La « moula », « pookie »,… Les adolescents s’approprient les expressions de leurs rappeurs préférés. Mais les Heuss l’Enfoiré et autres Aya Nakamura sont-ils vraiment les pionniers de ce vocabulaire particulier ? Reportage.
« Depuis que le son Khapta de Heuss l’enfoiré est sorti, tout le monde dit ‘’Je suis Khapta’’ en soirée, ce qui veut dire, ‘’être vraiment bourré’’ », rapporte Mila. Devant le lycée Hélène Boucher, situé dans le XXé arrondissement de Paris, c’est la pause déjeuner. Une horde de lycéens sort de l’établissement, avec pour la plupart, des AirPods dans les oreilles et en fond sonore des artistes comme Ninho, Niska, Heuss l’Enfoiré, Koba La D ou encore la reine du R’n’B’ français : Aya Nakamura. L’un de ses titres phares Pookie est d’ailleurs rentré dans le vocabulaire des adolescents pour désigner « une poucave, une balance », traduit Héléna. Dans Djadja, Aya Nakamura chante « En catchana, baby, tu dead ça ». « ‘’Dead ça’’, c’est notre nouveau mot pour dire ‘’T’as géré’’ », explique Layam.
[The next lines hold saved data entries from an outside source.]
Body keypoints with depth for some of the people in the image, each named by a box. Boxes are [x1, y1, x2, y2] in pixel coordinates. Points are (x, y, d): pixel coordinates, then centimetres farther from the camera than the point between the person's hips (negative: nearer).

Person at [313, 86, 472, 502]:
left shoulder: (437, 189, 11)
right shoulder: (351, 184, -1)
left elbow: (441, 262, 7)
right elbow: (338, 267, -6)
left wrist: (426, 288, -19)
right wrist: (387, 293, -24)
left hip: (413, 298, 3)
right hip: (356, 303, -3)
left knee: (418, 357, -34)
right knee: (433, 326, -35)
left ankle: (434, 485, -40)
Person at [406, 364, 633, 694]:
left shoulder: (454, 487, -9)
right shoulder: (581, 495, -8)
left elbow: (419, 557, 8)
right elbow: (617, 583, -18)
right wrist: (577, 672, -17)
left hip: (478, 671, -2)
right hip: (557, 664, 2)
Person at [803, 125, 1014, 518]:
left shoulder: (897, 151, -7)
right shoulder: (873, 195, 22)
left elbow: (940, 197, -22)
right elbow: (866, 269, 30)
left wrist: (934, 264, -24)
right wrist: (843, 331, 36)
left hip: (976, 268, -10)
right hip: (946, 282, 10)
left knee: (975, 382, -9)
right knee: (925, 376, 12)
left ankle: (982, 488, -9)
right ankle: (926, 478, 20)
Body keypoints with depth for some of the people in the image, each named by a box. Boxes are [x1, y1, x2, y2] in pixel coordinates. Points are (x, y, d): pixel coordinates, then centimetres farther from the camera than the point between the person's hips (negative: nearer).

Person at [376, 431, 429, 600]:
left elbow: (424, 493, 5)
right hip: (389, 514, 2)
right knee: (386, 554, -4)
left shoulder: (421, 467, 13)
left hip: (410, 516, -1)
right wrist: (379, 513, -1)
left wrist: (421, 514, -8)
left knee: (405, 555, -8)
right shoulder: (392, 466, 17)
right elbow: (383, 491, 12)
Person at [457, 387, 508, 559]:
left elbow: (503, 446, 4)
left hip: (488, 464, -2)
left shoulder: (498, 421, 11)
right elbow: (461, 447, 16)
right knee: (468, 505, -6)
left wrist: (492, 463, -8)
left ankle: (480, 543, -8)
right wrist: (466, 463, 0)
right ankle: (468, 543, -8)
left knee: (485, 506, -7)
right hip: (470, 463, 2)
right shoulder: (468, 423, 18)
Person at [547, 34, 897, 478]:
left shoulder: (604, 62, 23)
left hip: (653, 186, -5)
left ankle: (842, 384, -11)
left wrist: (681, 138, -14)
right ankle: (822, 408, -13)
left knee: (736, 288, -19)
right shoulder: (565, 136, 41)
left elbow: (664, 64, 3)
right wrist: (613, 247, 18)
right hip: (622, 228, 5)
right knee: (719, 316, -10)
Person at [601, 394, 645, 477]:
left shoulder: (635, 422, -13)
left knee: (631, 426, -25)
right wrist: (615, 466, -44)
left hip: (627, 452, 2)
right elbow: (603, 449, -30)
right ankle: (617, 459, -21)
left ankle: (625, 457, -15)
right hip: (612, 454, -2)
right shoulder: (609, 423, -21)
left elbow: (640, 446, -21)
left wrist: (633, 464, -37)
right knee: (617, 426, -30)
« T’apprends pas les mots grâce aux sons, tu les connais déjà »
Certains termes sont d’ores et déjà connu par les adolescents, mais leur reprise dans les chansons des rappeurs les plus connus accroît leur popularité. « T’apprends pas les mots grâce aux sons, tu les connais déjà en fait », relève David, qui utilisait auparavant « « Ara », ça veut dire qu’il y’a les condés (NDLR : la police) ». Un sentiment partagé par Mila. « Il y a des mots qu’on connaissait déjà mais une fois que le son est sorti, on commence vraiment à les utiliser comme la « moulaga ». »
« Mais elle est où la moulaga ? », s’interroge Heuss l’Enfoiré dans son titre intitulé Aristocrate. « Moulaga » et son dérivé « moula » font désormais partie du vocabulaire récurrent des adolescents. « La moula c’est l’argent issu de la vente de drogue », dévoile Mila. « Mais chez Heuss l’Enfoiré, un mot veut dire six choses différentes, on comprend pas toujours mais on les utilise », renchérit Héléna.
Pour certains, le rap américain influence parfois leur langage. « Dans une chanson du rappeur Notorious Big, il parle de « Big papa », quand un mec arrive en soirée et que tu sens qu’il impose, tu peux dire à tes potes « he’s a big papa » », rigole Mila.
Des mots qui restent flous pour leurs parents. « C’est un vocabulaire auxquels ils n’ont pas accès », reconnaît Layam. « Quand j’écoute Koba La D, mon père me dit d’arrêter, pour lui c’est trop vulgaire », renchérit Sophie. Et pourtant, certains se prêtent au jeu. « Ma daronne (NDLR : ma mère), elle connaît, je lui apprends », confirme Mila.